Search code examples
sqlnode.jspostgresqlknex.js

How to Ignore error in batch insert Postgresql


I have a process that runs every 5 minutes and tries to insert a batch of articles into a table. The articles come from web-scraping, so there are cases in which I am trying to insert a batch that contains articles which have already been saved into the DB.

My primary key is uuid - an MD5 hash of the article title.

Checking if an article exists in the db to filter the batch is kinda inefficient.
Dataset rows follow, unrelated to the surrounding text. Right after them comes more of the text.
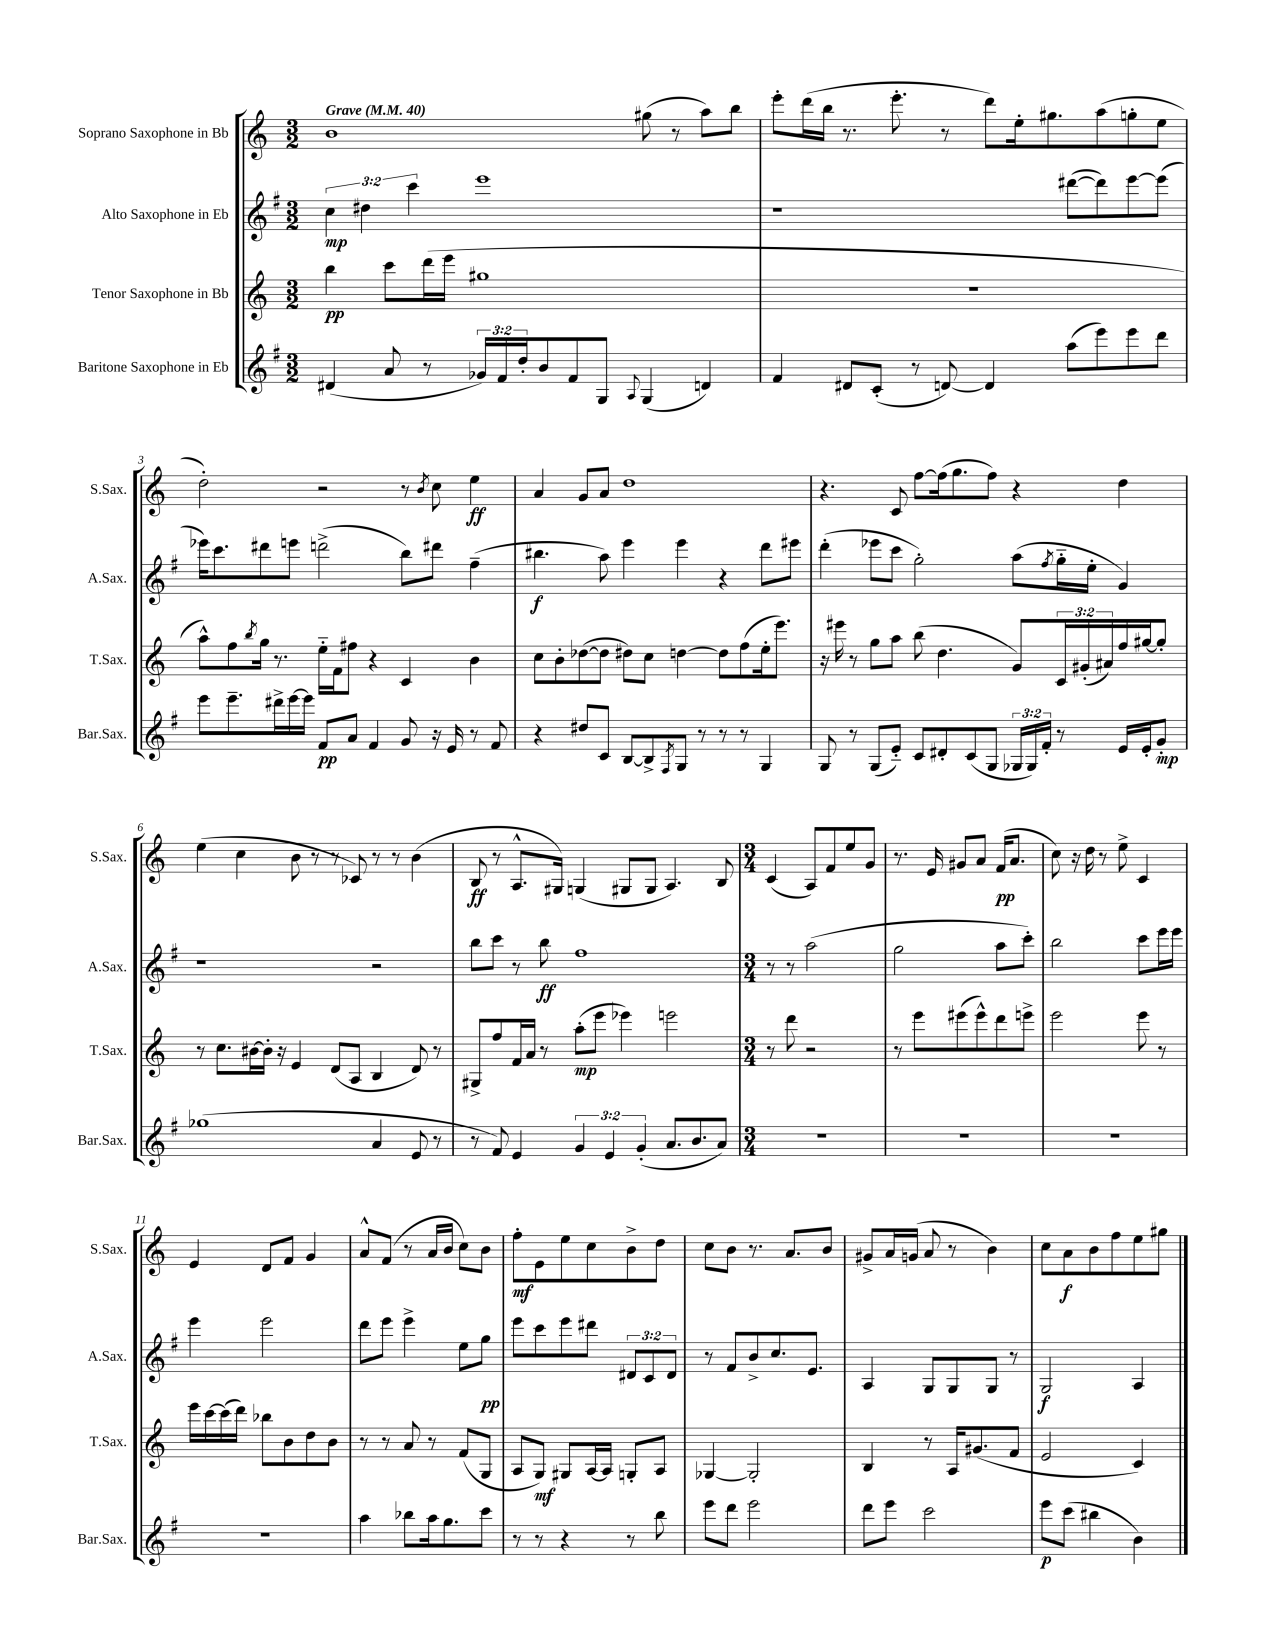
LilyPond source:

<<
\new StaffGroup <<
\new Staff = "s0" \with { instrumentName = "Soprano Saxophone in Bb" shortInstrumentName = "S.Sax." } {
    \clef treble \key c \major \numericTimeSignature \time 3/2 \tempo "Grave" 4 = 40
    b'1 gis''8( r8 a''8) b''8 |
    e'''8-. d'''16( b''16 r8. e'''8.-. r8 d'''8) e''16-. gis''8. a''8( g''8-. e''8 |
    d''2-.) r2 r8 \acciaccatura { b'8 } c''8 e''4\ff |
    a'4 g'8 a'8 d''1 |
    r4. c'8 f''8~ f''16( g''8. f''8) r4 d''4 |
    e''4( c''4 b'8 r8 r8 ces'8) r8 r8 b'4( |
    b8\ff r8 a8.-^ gis16) g4( gis8 gis8 a4.) b8 |
    \numericTimeSignature \time 3/4 c'4( a8) f'8 e''8 g'8 |
    r8. e'16 gis'8 a'8 f'16\pp( a'8. |
    c''8) r16 d''16 r8 e''8-> c'4 |
    e'4 d'8 f'8 g'4 |
    a'8-^ f'8( r8 a'16 b'16 c''8) b'8 |
    f''8-.\mf e'8 e''8 c''8 b'8-> d''8 |
    c''8 b'8 r8. a'8. b'8 |
    gis'8-> a'16 g'16( a'8 r8 b'4) |
    c''8 a'8\f b'8 f''8 e''8 gis''8 \bar "|." |
}
\new Staff = "s1" \with { instrumentName = "Alto Saxophone in Eb" shortInstrumentName = "A.Sax." } {
    \clef treble \key g \major \numericTimeSignature \time 3/2 \override Staff.TupletNumber.text = #tuplet-number::calc-fraction-text
    \tuplet 3/2 { c''4\mp dis''4 c'''4 } e'''1 |
    r1 dis'''8~( dis'''8) e'''8~ e'''8( |
    ees'''16) c'''8. dis'''8 e'''8 d'''2->( b''8) dis'''8 fis''4--( |
    bis''4.\f a''8) e'''4 e'''4 r4 d'''8 eis'''8 |
    d'''4-.( ees'''8 c'''8 g''2-.) a''8( \acciaccatura { fis''8 } g''16-_ e''16-. g'4) |
    r1 r2 |
    b''8 c'''8 r8 b''8\ff fis''1 |
    \numericTimeSignature \time 3/4 r8 r8 a''2( |
    g''2 a''8 c'''8-.) |
    b''2 c'''8 e'''16 e'''16 |
    e'''4 e'''2 |
    d'''8 e'''8 e'''4-> e''8 g''8\pp |
    e'''8 c'''8 e'''8 dis'''8 \tuplet 3/2 { dis'8 c'8 dis'8 } |
    r8 fis'8 b'8-> c''8. e'8. |
    a4 g8 g8 g8 r8 |
    g2\f a4 \bar "|." |
}
\new Staff = "s2" \with { instrumentName = "Tenor Saxophone in Bb" shortInstrumentName = "T.Sax." } {
    \clef treble \key c \major \numericTimeSignature \time 3/2 \override Staff.TupletNumber.text = #tuplet-number::calc-fraction-text
    b''4\pp c'''8 d'''16( e'''16 gis''1 |
    R1. |
    a''8-^) f''8 \acciaccatura { b''8 } g''16 r8. e''16-_ f'16 fis''8 r4 c'4 b'4 |
    c''8 b'8-. des''8~( des''8 dis''8) c''8 d''4~ d''8 f''8( e''16-. e'''8.) |
    r16 eis'''16 r8 g''8 a''8 b''8( d''4. g'8) \tuplet 3/2 { c'16 gis'16-.( ais'16) } f''16 gis''16~ gis''8-. |
    r8 c''8. bis'16~ bis'16-. r16 e'4 d'8( a8 b4 d'8) r8 |
    gis8-> f''8 f'16 a'16 r8 a''8-.\mp( e'''8 ees'''4) e'''2 |
    \numericTimeSignature \time 3/4 r8 d'''8 r2 |
    r8 e'''8 eis'''8( eis'''8-^) d'''8 e'''8-> |
    e'''2 e'''8 r8 |
    e'''16 c'''16~ c'''16( d'''16) bes''8 b'8 d''8 b'8 |
    r8 r8 a'8 r8 f'8( g8 |
    a8 g8\mf) gis8 a16~ a16 g8-. a8 |
    ges4~ ges2-. |
    b4 r8 a16 gis'8.( f'8 |
    e'2 c'4) \bar "|." |
}
\new Staff = "s3" \with { instrumentName = "Baritone Saxophone in Eb" shortInstrumentName = "Bar.Sax." } {
    \clef treble \key g \major \numericTimeSignature \time 3/2 \override Staff.TupletNumber.text = #tuplet-number::calc-fraction-text
    dis'4( a'8 r8 \tuplet 3/2 { ges'16) fis'16 d''16-. } b'8 fis'8 g8 \appoggiatura { a8 } g4( d'4) |
    fis'4 dis'8 c'8-.( r8 d'8~) d'4 a''8( e'''8) e'''8 d'''8 |
    e'''8 e'''8.-- dis'''16-> e'''16~ e'''16 fis'8\pp a'8 fis'4 g'8 r16 e'16 r8 fis'8 |
    r4 dis''8 c'8 b8~ b8-> \acciaccatura { fis8 } g8 r8 r8 r8 g4 |
    g8 r8 g8( e'8-_) c'8 dis'8-. c'8( g8 \tuplet 3/2 { ges16 ges16) fis'16-. } r8 e'16 e'16-. g'8-.\mp |
    ges''1( a'4 e'8 r8 |
    r8 fis'8) e'4 \tuplet 3/2 { g'4 e'4 g'4-.( } a'8. b'8. a'8) |
    \numericTimeSignature \time 3/4 R2. |
    R2. |
    R2. |
    R2. |
    a''4 bes''8 a''16 g''8. c'''8 |
    r8 r8 r4 r8 b''8 |
    e'''8 d'''8 e'''2 |
    d'''8 e'''8 c'''2 |
    e'''8\p c'''8( bis''4 b'4) \bar "|." |
}
>>
>>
Is it a DB level way in Postgresql to ignore the attempts of inserting a duplicate uuid without returning an Error?


Solution

  • Solution

    You could insert using the WHERE NOT EXISTS clause.

    For example, consider a test table with a numeric id as primary key and a textual name.

    Code

    db=> CREATE TABLE test(id BIGSERIAL PRIMARY KEY, name TEXT);
    CREATE TABLE
    
    -- Insertion will work - empty table
    db=> INSERT INTO test(id, name) 
         SELECT 1, 'Partner number 1' 
         WHERE NOT EXISTS (SELECT 1,2 FROM test WHERE id=1);
    INSERT 0 1
    
    -- Insertion will NOT work - duplicate id
    db=> INSERT INTO test(id, name) 
         SELECT 1, 'Partner number 1' 
         WHERE NOT EXISTS (SELECT 1,2 FROM test WHERE id=1);    
    INSERT 0 0
    
    -- After two insertions, the table contains only one row
    db=> SELECT * FROM test;
     id |       name
    ----+------------------
      1 | Partner number 1
    (1 row)
    

    Difference from ON CONFLICT

    Quoting the documentation:

    ON CONFLICT can be used to specify an alternative action to raising a unique constraint or exclusion constraint violation error.

    The action can be DO NOTHING, or a DO UPDATE. The second approach is often referred to as Upsert - a portmanteau of Insert and Update.

    Technically WHERE NOT EXISTS is equivalent to ON CONFLICT DO NOTHING. See the query plans for a deeper dive.